== TASK REQUIREMENTS ==
1. In the vimv page, reproduce everything from "The filenames are" down to "some requirements somewhere?", word for word.
2. According to the vimv page, where is the log of renaming changes written?

[[ TEXT PASSAGE open ]]

Vi move (vimv) – rename the files in a directory using the vi text editor
A utility to help rename various files at once, using a text editor. This script will open the list of files in a directory in a text editor (by default, vi). Then any changes made in the editor will be reflected in the filesystem (the files in the directory will be renamed to the names saved in the editor).
Installation
Unix/Linux with Python only: copy to /usr/local/bin or elsewhere on $PATH, rename to vimv and make executable.
Usage
On the command-line:
1. type vimv to open the list of files in the current directory in a text file (the list returned by ls);
2. make the changes, save and quit.
The filenames are updated when you quit. If you delete a name (leave a blank line where a filename used to be), the file will be deleted (this will not work with directories). A log of the changes is written to ~/.vimv_history.
Advanced
Multiple directory listings can be updated in sequence, e.g., like this:
$vimv . ./dir1 ./dir2
Files can be moved between directories, relative names can be given in the file; double quotes should not be used in the file.
For more details execute vimv --help.
Download Vimv from here
This is a beautiful script that I have been waiting a long time to find. I get an error however. I’m not a python programmer, but I guess I dont have the right version:
> vimv .
File “/usr/local/bin/vimv”, line 87
except OSError as e:
^
SyntaxError: invalid syntax
This is on a Mac Leopard. Could you possibly post some requirements somewhere?
Hi,
a simple but very useful script. Great work! Thanks for sharing. As I prefer the entries to be ordered, I’ve changed line 82 to:
ls = sorted(os.listdir(dir))
Ras: The script as written requires Python 2.6.
I started to port it to 2.5, but finally gave up. (I’m not a python programmer, but I have this friend named Google…)
For that particular line (and another like it) you can simply replace ” as” with “,”
However, then you run into the “with” statements, e.g. line 94, where I think you need to replace this:
with open(temp_file.name, ‘rb’) as f:
file_contents = f.read().split(‘\n’)[:-1]
with this:
f = open(temp_file.name, ‘rb’)
try:
file_contents = f.read().split(‘\n’)[:-1]
finally:
f.close()
But THEN I found that NamedTemporaryFile doesn’t support the “delete” parameter, so apparently you need to mess with the whole block of code that uses that object.
I don’t think it would take *that* much work to finish the job — esp. for someone who actually knows Python — but I can’t spend any more time on it right now. 🙁 I’ll just use the 2.6 script from another machine using NFS.
I’m not a python programmer. I actually thought I had the latest version, so I guess I can just upgrade.

[[ TEXT PASSAGE closed ]]
[[ SUPPLIED DATA open ]]

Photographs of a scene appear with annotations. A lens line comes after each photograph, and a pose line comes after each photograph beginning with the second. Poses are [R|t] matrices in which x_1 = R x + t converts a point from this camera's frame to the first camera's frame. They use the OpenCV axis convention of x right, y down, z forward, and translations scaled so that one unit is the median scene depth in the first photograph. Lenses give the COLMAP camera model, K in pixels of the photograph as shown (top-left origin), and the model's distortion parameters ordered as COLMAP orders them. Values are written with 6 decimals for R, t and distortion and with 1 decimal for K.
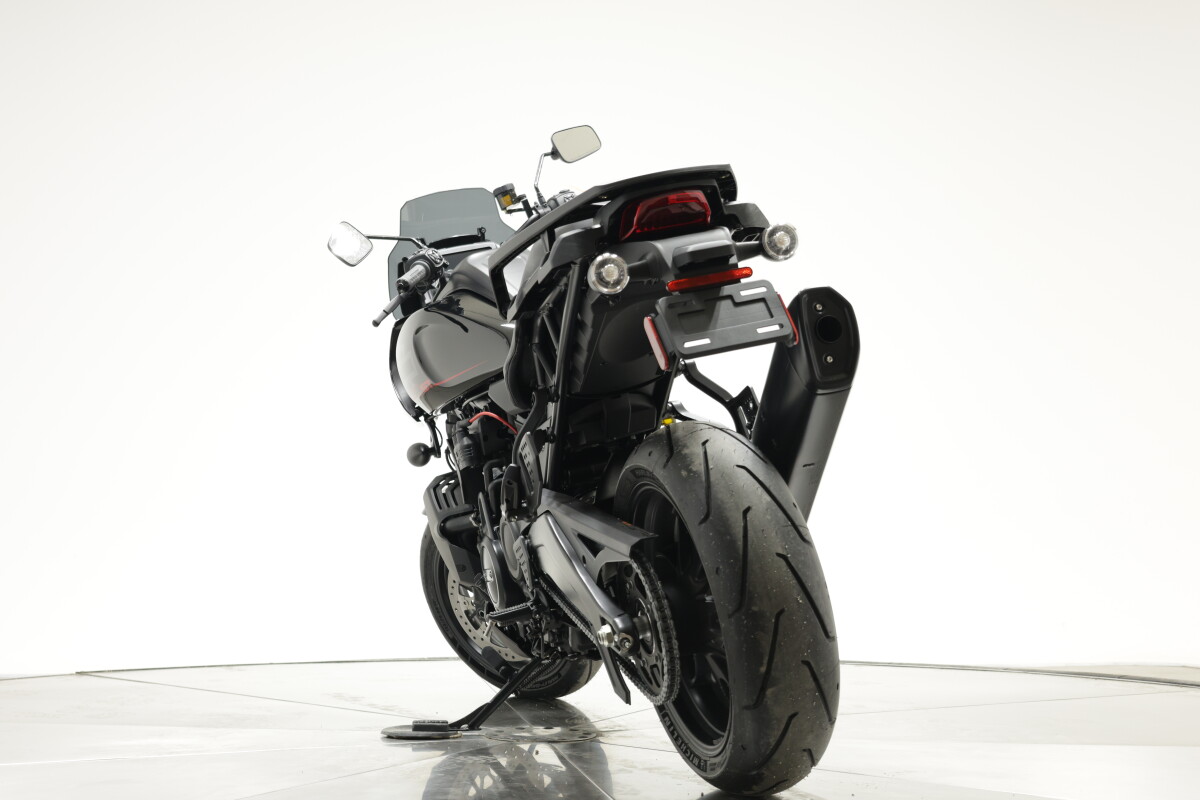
lens RADIAL K [[1624.0, 0, 600.5], [0, 1624.0, 506.6], [0, 0, 1]] dist [0.004654, 0.040801]
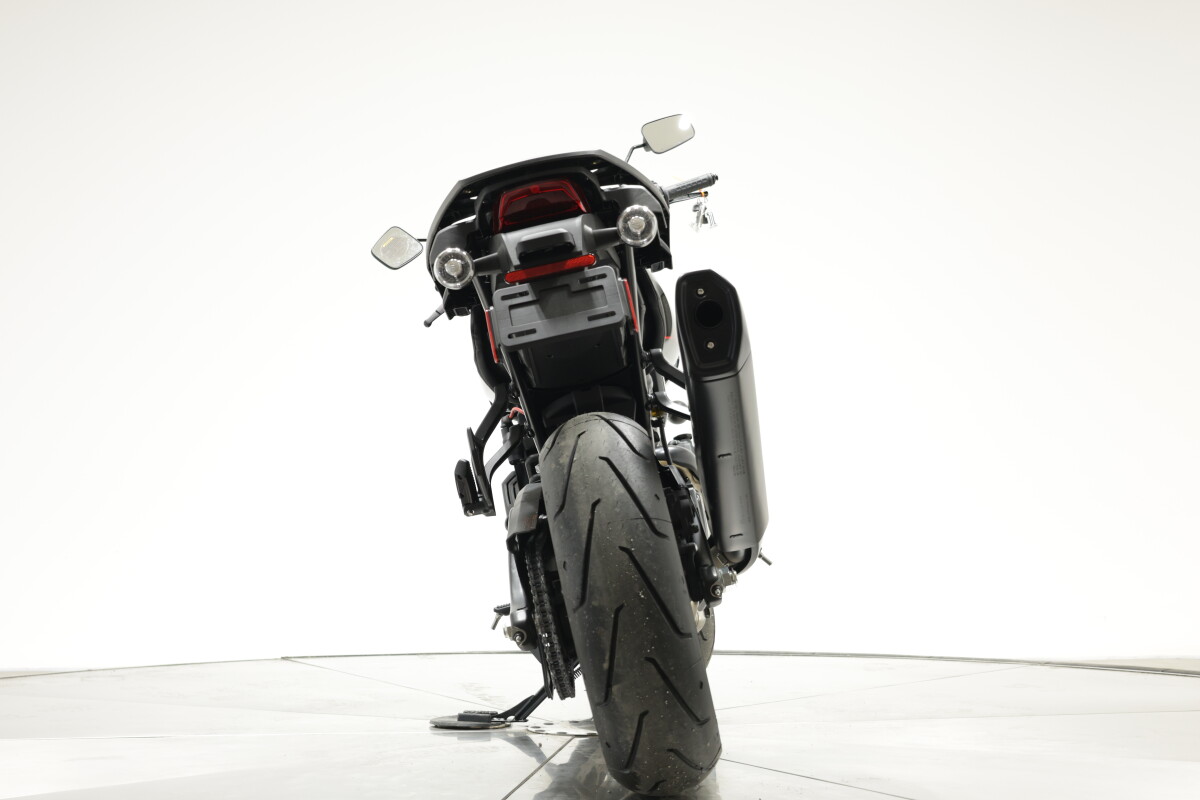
lens RADIAL K [[1624.0, 0, 600.5], [0, 1624.0, 506.6], [0, 0, 1]] dist [0.004654, 0.040801]
pose [[0.961716, -0.006952, -0.273960, 0.356305], [0.007911, 0.999966, 0.002394, 0.002067], [0.273934, -0.004469, 0.961738, 0.057618]]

[[ SUPPLIED DATA closed ]]

== ANSWERS FOR THE EXERCISE ==
1.
The filenames are updated when you quit. If you delete a name (leave a blank line where a filename used to be), the file will be deleted (this will not work with directories). A log of the changes is written to ~/.vimv_history.
Advanced
Multiple directory listings can be updated in sequence, e.g., like this:
$vimv . ./dir1 ./dir2
Files can be moved between directories, relative names can be given in the file; double quotes should not be used in the file.
For more details execute vimv --help.
Download Vimv from here
This is a beautiful script that I have been waiting a long time to find. I get an error however. I’m not a python programmer, but I guess I dont have the right version:
> vimv .
File “/usr/local/bin/vimv”, line 87
except OSError as e:
^
SyntaxError: invalid syntax
This is on a Mac Leopard. Could you possibly post some requirements somewhere?

2. ~/.vimv_history